8. Prior-Art Distinctions

AQ-DSM is structurally distinct from each of the recognized prior frameworks for cognitive disruption diagnosis. It is distinct from DSM-5 symptom-checklist diagnosis because the diagnostic signal is the deviation vector of the integrity-coherence primitive, not the count of matched symptoms; because diagnosis is real-time rather than post-hoc; and because the diagnostic categories are regions of a structured space rather than enumerated identities. Two agents with identical observable behavior may occupy different regions of the AQ-DSM deviation space, and two AQ-DSM regions may produce identical observable behavior; the framework explicitly rejects the bijection between behavior and diagnosis that DSM-5 presupposes.

It is distinct from RLHF reward-hacking detection because reward-hacking detection compares model outputs against a learned reward distribution and treats statistical anomaly as the diagnostic signal, whereas AQ-DSM compares the agent's internal composing fields against each other and treats relational divergence as the signal. Reward-hacking detection requires a reward model and operates at the output surface; AQ-DSM requires no reward model and operates at the internal-state surface.

It is distinct from drift-monitoring approaches because drift monitoring compares current state against a stored baseline of the same agent and treats temporal divergence as the signal, whereas AQ-DSM compares the agent's composing fields against each other at a single instant and treats relational divergence as the signal. Drift monitoring fails on non-stationary agents whose proper operation is itself drifting; AQ-DSM is stationarity-invariant because it is relational rather than temporal.

It is also distinct from generic anomaly-detection and adversarial-input-detection methods, which operate on observable inputs or outputs and have no access to the relational geometry of the cognitive primitive itself. The prior-art frame is uniformly post-hoc, output-grounded, and behaviorally indexed; AQ-DSM is real-time, primitive-grounded, and relationally indexed.

9. Disclosure Scope

This article discloses AQ-DSM as the architectural class of diagnostic frameworks defined by the integrity-coherence primitive, the four composing fields (affective state, integrity record, forecasting trajectory, lineage continuity), the four pairwise divergence axes, the five disruption classes, the coherence-deviation observation method, the engineering envelope, the alternative embodiments, the composition with broader cognitive architecture, and the prior-art distinctions. The disclosure recites the relational predicate as the diagnostic primitive, the deviation vector as the diagnostic signal, and coherence-restoration as the intervention surface.
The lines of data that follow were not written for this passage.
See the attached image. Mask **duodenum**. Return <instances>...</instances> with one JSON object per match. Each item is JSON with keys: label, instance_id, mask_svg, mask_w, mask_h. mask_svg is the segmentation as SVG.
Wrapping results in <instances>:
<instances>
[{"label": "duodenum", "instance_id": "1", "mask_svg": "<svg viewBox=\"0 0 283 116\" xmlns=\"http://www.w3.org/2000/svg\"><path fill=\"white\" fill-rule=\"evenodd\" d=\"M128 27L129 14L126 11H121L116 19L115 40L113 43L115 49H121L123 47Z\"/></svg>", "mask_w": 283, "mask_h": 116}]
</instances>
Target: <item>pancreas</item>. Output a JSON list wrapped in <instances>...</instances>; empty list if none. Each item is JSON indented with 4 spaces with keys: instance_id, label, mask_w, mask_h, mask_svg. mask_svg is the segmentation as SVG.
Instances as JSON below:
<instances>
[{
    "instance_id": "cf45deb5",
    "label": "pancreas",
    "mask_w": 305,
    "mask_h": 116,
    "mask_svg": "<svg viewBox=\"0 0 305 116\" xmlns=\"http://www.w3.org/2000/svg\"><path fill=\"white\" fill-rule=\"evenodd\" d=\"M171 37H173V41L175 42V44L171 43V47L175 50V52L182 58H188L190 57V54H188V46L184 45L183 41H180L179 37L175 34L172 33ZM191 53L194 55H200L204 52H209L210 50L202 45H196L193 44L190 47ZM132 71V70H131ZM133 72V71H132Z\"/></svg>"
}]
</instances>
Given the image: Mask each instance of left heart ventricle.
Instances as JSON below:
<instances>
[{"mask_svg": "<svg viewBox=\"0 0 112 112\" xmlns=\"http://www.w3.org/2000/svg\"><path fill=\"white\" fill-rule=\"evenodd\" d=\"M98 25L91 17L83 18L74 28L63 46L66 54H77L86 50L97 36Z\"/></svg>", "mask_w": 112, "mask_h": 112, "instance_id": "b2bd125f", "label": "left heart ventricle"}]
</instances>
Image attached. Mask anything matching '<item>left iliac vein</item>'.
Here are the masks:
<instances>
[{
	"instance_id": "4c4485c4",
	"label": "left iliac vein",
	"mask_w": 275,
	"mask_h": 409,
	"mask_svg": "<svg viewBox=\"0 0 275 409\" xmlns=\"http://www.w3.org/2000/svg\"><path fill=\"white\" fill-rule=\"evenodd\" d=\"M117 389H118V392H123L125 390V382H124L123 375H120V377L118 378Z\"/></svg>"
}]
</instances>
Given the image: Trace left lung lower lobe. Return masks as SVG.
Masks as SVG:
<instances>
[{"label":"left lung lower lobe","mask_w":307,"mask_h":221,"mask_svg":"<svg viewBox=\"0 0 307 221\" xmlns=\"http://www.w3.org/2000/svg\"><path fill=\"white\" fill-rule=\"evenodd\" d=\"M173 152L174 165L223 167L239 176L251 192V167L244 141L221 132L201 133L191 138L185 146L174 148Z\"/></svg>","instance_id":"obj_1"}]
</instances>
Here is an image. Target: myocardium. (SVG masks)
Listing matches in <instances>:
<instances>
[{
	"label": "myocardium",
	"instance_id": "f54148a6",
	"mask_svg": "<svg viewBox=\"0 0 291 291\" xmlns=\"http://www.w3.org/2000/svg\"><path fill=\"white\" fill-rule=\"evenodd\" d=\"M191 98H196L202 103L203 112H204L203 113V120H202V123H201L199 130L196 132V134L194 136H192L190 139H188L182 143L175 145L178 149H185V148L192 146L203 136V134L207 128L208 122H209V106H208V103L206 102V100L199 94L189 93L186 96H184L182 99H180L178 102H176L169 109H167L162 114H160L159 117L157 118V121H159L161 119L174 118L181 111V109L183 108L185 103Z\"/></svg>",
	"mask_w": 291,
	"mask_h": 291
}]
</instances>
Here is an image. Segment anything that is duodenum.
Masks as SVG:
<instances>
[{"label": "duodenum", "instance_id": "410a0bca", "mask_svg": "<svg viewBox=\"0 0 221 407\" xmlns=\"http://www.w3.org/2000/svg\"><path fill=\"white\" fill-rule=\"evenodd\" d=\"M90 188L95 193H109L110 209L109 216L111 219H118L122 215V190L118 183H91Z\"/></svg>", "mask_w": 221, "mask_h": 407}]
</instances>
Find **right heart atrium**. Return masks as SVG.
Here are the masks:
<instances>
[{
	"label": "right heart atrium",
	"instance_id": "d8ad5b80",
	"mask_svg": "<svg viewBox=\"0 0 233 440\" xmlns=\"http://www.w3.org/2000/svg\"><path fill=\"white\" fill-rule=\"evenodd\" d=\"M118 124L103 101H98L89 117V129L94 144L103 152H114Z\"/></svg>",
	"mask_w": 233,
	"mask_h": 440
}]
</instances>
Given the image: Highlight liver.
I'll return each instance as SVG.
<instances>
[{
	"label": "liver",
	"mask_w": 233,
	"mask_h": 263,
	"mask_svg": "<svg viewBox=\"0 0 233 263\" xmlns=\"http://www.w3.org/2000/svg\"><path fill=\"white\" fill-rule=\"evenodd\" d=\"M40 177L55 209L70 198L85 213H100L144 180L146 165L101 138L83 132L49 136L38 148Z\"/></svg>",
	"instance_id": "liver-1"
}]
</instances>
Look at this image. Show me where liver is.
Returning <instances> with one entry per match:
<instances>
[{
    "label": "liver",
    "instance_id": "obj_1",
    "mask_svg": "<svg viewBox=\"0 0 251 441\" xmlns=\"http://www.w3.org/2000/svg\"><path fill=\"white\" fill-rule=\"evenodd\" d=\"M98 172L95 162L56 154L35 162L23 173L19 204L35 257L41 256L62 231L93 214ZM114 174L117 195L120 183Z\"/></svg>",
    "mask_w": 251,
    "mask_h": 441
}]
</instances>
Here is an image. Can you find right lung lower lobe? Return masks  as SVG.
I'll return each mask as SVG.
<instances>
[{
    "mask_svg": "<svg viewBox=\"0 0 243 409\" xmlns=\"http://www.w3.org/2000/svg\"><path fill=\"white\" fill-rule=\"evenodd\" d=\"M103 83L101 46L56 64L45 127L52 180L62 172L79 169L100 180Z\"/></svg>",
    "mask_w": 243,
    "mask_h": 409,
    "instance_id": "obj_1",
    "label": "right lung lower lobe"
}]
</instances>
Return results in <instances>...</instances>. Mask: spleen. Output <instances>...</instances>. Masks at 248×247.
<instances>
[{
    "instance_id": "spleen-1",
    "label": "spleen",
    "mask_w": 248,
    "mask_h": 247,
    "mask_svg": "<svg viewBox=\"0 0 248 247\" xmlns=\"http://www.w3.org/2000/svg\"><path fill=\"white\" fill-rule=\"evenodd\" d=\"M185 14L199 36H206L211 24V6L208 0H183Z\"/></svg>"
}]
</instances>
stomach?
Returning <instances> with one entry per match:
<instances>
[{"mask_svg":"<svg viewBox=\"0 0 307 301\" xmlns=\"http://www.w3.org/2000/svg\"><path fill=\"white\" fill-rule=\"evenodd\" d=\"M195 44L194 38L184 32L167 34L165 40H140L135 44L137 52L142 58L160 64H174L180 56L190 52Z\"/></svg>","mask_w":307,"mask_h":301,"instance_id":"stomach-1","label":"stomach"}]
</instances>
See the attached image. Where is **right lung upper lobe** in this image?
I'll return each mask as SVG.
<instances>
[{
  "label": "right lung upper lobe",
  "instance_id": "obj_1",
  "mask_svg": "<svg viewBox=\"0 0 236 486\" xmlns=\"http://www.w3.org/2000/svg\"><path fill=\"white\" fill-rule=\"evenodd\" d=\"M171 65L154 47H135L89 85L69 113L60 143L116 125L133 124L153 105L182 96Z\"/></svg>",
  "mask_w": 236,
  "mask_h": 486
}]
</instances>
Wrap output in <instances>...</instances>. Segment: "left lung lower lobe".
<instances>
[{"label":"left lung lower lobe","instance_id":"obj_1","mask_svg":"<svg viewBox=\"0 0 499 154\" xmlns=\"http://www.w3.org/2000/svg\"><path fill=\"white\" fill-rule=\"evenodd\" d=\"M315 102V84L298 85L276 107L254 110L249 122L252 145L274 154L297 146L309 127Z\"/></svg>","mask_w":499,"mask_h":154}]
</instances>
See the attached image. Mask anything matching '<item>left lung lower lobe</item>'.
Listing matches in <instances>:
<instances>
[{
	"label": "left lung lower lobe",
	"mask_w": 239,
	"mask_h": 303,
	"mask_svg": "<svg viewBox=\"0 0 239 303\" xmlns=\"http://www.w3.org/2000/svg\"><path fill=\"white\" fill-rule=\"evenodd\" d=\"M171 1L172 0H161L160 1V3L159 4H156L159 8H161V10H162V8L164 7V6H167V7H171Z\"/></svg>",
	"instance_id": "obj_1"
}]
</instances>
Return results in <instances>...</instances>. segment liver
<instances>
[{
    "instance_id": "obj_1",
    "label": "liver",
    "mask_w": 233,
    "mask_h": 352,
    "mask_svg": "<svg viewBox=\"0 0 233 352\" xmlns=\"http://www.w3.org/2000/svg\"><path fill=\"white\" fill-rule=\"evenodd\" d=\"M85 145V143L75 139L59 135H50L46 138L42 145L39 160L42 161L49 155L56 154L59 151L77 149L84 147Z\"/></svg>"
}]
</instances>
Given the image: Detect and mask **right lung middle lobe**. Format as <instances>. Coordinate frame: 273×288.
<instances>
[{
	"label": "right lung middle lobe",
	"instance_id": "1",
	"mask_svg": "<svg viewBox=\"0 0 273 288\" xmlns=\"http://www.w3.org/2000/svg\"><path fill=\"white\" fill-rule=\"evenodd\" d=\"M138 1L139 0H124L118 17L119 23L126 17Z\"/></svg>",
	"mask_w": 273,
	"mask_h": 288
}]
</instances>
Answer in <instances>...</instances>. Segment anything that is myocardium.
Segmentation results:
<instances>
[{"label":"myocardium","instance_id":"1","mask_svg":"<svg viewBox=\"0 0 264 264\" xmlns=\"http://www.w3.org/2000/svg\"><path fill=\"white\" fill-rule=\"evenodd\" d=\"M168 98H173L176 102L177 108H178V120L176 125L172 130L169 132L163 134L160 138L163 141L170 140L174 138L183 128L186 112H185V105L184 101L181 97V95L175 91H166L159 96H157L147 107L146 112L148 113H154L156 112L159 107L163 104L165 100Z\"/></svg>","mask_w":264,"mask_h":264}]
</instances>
The class admits implementations regardless of the specific subsystem implementations of the four composing fields, regardless of the specific signal modalities used to estimate them in human-cognition embodiments, regardless of the specific thresholds and cadences used within the engineering envelope, and regardless of the specific controller logic used in active-governance embodiments. The class admits implementations developed subsequent to filing.

This article is presented as a structural modeling framework and disclosure document. It is not a clinical diagnostic system, medical device, or substitute for professional judgment. Application of the framework to human cognition is a modeling exercise compatible with — but not a replacement for — clinical psychology, psychiatry, or therapeutic practice.